With a day to play England were 124 ahead with one wicket to fall, but the country saw the Test as a Dunkirk, tactical glory masking strategic defeat. But Botham was a hero again and small boys flocked into gardens and streets to re-enact the drama.

When only another five runs were added the following morning, before a thin crowd assembled to see the last rites, the Australian target was 130 and the press corps fully expected to be on the road by mid-afternoon. Brearley told his team: "They're the ones that will be nervous, not us," but at 56 for 1, an Aussie victory seemed a shoo-in.

The pitch was bumpy and Willis, who came on at the Football Stand end, first change, was told not to worry about extras but to hit the surface hard. He asked to switch to downhill, with the wind, and after Brearley had consulted with Taylor and Botham he signalled the change. Thus was history made: Willis, bowling with the fury of a forest fire, rampaged through the Australian order.

By lunch Australia were 58 for 4 and the whole country sensed a growing drama. Old bowled the emerging star Allan Border for a duck, Willis took two more wickets in quick succession before Lillee and the spinner Ray Bright counter-attacked, adding 35 in four overs. Australia were 75 for 8 but still needed only another 55 and England's quicks were tiring.

Agonisingly, Old put down two catches at slip, off Botham. "It was a good job for him," said Brearley, "that he was a Yorkshireman." With 20 needed and all England holding its breath Willis bowled the stubborn Bright middle stump and England had achieved a cricketing miracle, a match that would not be surpassed in drama and emotion until the summer of 2005. For only the second time in Test history, and for the first time in the 20th century, a team had won after following on.
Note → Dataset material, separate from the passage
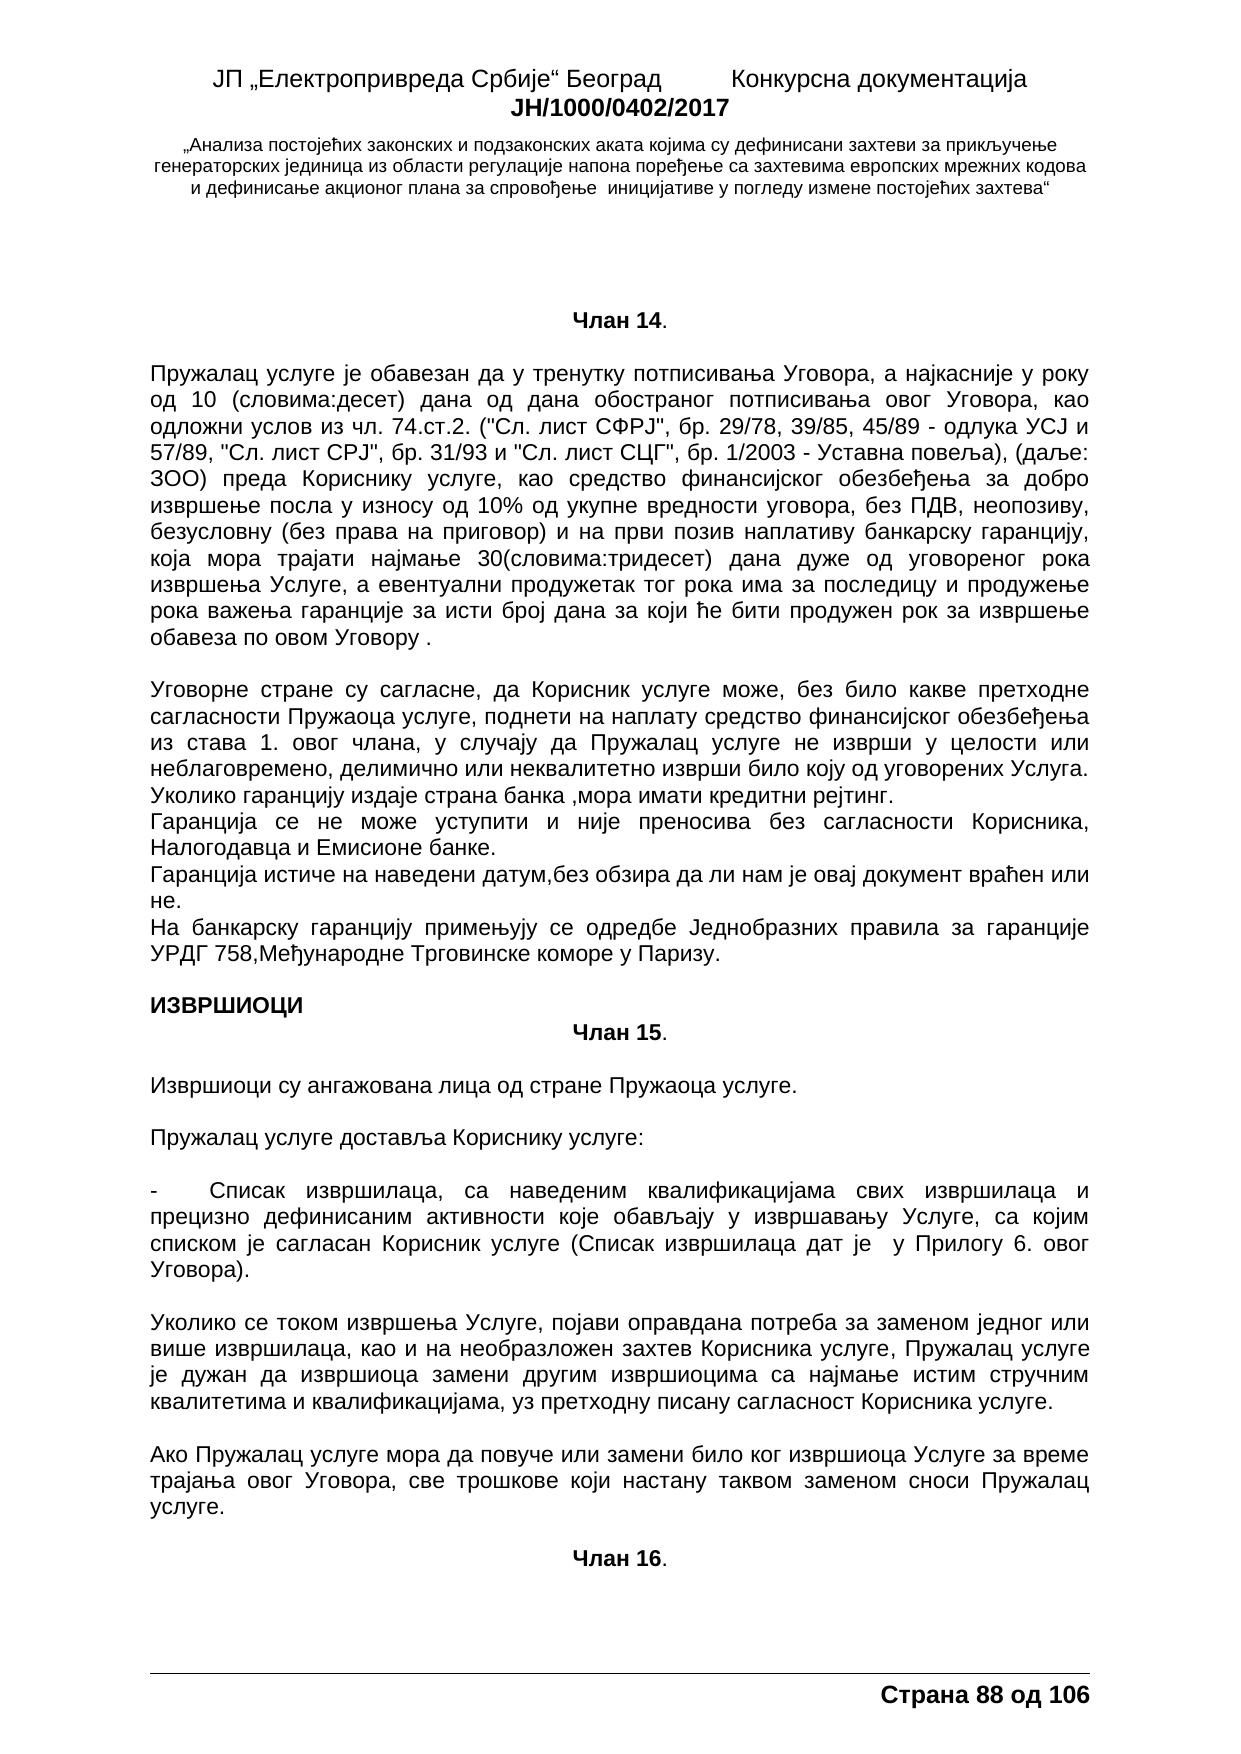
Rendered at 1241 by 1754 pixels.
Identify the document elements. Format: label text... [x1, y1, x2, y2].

I was finishing a meal at home in Didsbury when all hell was let loose. Within 10 minutes I had calls from the night news desk, the sports editor, the features editor and eventually the editor himself, who happened to be an Australian. Was it true that the Australians had backed themselves to lose? Apparently we already had a news team blockading the Aussies in their Harrogate hotel.

It took hours to track down my closest friends among the Australian journalists. They, rightly and dutifully, disclaimed all knowledge but were cagey enough for me to sense there was smoke, even if I could not locate the fire. Some time later it emerged that two of the Australian team, inveterate gamblers, had been unable to resist the temptation of odds of 500-1 against England. Few Englishmen cared.
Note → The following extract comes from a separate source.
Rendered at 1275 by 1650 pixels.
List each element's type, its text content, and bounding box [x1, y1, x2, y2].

Jubilation abounded but there was none of the near hysteria of 2005 and that England team had to wait much longer for their gongs; some are still waiting.

What happened next? In the fourth Test, in Birmingham, England were again flattened and Australia needed 142 to win. "Miracles" intoned one distinguished cricket correspondent, "do not strike twice". At 105 for 4 Australia looked set to take a 2-1 lead with one to play when Brearley, accepting that this was a spinners' pitch but that John Emburey could not do it alone, threw the ball to Botham in what was, in effect, the last roll of the dice. Botham concluded that conditions were not in his favour so he bowled faster and straighter than for some time, Australia lost five wickets for one run in 28 balls and England won by 29.

In Manchester, Botham's magnificent hitting brought him a century off 86 balls, including six sixes, for England to romp away by 103 runs to keep the Ashes by 3-1. That year, for the first time, there was a sixth Test but the Oval, in truth, was an anticlimax, a draw in which Botham still managed to take 10 wickets and pass 200 in his career.

Botham, most judges would agree, is second only to Sir Gary Sobers in the pantheon of great all-rounders. Comparisons with Flintoff are inconclusive in that Freddie is only in mid-career, but as of now it can be said that Botham was a better bat defensively and a cleaner hitter. His bowling was not as hostile, Freddie being faster with a much sharper bounce. Botham, too, had this inexplicable knack of being able to dismiss top-class batsmen with seemingly innocent deliveries.

I once hailed him as "the man with the golden arm". An England team-mate confided: "A good line that. But you know what we call him in the dressing-room? 'Golden Bollocks'."